(Textauszug)
Jan Coenraad Kamerbeek (* 4. Oktober 1907 in Rotterdam; † 13. März 1998 in Haarlem) war ein niederländischer Klassischer Philologe (Gräzist) und von 1951 bis 1976 Professor für griechische Sprache und Literatur an der Universiteit van Amsterdam.

Kamerbeek war der zweite Sohn des Geographie- und Geschichtslehrers Jan Kamerbeek (1874–1952), der zugleich Leiter einer pädagogischen Hochschule war, und seiner Frau Grietje de Lange (1877–1957). Sein älterer Bruder, Jan Kamerbeek Jr. (1905–1977), war ein bekannter Niederlandist und von 1966 bis 1976 Professor für allgemeine und vergleichende Literaturwissenschaft ebenfalls an der Universiteit van Amsterdam.

Kamerbeek besuchte von 1919 bis 1925 das Gymnasium Erasmianum in Rotterdam. Einer seiner prägenden Lehrer war dort der Klassische Philologe und symbolistische Dichter Jan Hendrik Leopold (1865–1925), bekannt durch seine Ausgabe des Marc Aurel in den Oxford Classical Texts. Von 1925 bis 1930 studierte er Klassische Philologie unter anderem bei dem Gräzisten Carl Wilhelm Vollgraff, dem Latinisten Pieter Helbert Damsté und dem Althistoriker Hendrik Bolkestein.

(Vorliegendes Material)
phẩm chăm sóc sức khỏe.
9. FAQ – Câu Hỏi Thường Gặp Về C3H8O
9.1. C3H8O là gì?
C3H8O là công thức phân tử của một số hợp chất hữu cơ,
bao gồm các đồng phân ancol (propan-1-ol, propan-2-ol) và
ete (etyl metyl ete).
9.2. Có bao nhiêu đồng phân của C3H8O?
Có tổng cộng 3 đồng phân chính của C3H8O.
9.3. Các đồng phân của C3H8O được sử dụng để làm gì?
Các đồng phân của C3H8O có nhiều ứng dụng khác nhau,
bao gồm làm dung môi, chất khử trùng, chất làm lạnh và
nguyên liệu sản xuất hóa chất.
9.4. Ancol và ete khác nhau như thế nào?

---

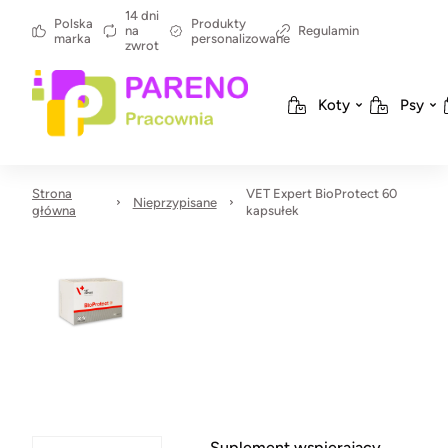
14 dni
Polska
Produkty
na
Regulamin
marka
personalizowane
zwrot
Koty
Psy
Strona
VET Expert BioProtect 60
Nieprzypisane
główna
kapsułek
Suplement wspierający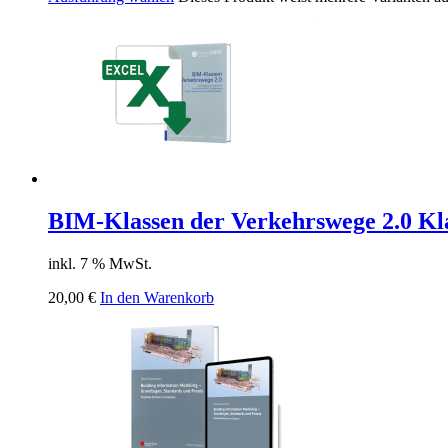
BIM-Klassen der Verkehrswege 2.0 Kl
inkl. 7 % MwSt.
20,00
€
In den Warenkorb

(Aufgaben)
[1] Beantworte diese Fragen zum Textauszug über Kamerbeek:
(a) In welchem Zeitraum war Kamerbeek Professor für griechische Sprache und Literatur an der Universiteit van Amsterdam?
(b) Welche Tätigkeiten übte sein Vater aus?
(c) Welche Schule besuchte Kamerbeek von 1919 bis 1925?
[2] Schreibe den Textauszug über Kamerbeek im Anschluss an seinen letzten Satz weiter.

(Lösungen)
[1]
(a) Von 1951 bis 1976.
(b) Er war Geographie- und Geschichtslehrer und zugleich Leiter einer pädagogischen Hochschule.
(c) Das Gymnasium Erasmianum in Rotterdam.

[2]
Von 1931 bis 1951 war er Lehrer am Murmellius Gymnasium in Alkmaar. 1934 erreichte er die Promotion bei Vollgraff in Utrecht mit einer Dissertation Studiën over Sophocles. Danach verfasste er kleinere Artikel und Rezensionen zur Klassischen Philologie. 1940 wurde er Konrektor seiner Schule und nach der Entlassung des jüdischen Rektors J. Hemelrijk (des Vaters des niederländischen Archäologen Jaap M. Hemelrijk) auch deren kommissarischer Rektor. In den Jahren 1940 bis 1946 veröffentlichte er fünf Schulausgaben griechischer Tragödien (Euripides: Medea und Andromache; Sophokles: Antigone, Philoktetes und Trachinierinnen).

1951 erfolgte seine Berufung auf den Lehrstuhl für griechische Sprache und Literatur an der Universiteit van Amsterdam. 1976 wurde er emeritiert. Seine Antrittsrede vom 1. Oktober 1951 trug den Titel De Philoloog in Piëria’s Hof. Darin vertrat er die These, dass ein Philologe auch zu einem literarischen Urteil über die Texte kommen sollte, an denen er arbeitet. In der Folge beschäftigte sich Kamerbeek mit der griechischen Dichtung, vor allem der griechischen Tragödie. Sein Hauptwerk ist The plays of Sophocles, sieben Kommentare zu den sieben Tragödien des Sophokles, die zwischen 1953 und 1984 erschienen. In der Textkritik vertrat er dabei einen konservativen Standpunkt und verteidigte Lesarten, die besser als verderbt gelten sollten. Seine Abschiedsvorlesung hielt er am 2. Oktober 1976 über Sophocles, dichter van de trouw („Sophokles, Dichter der Treue“).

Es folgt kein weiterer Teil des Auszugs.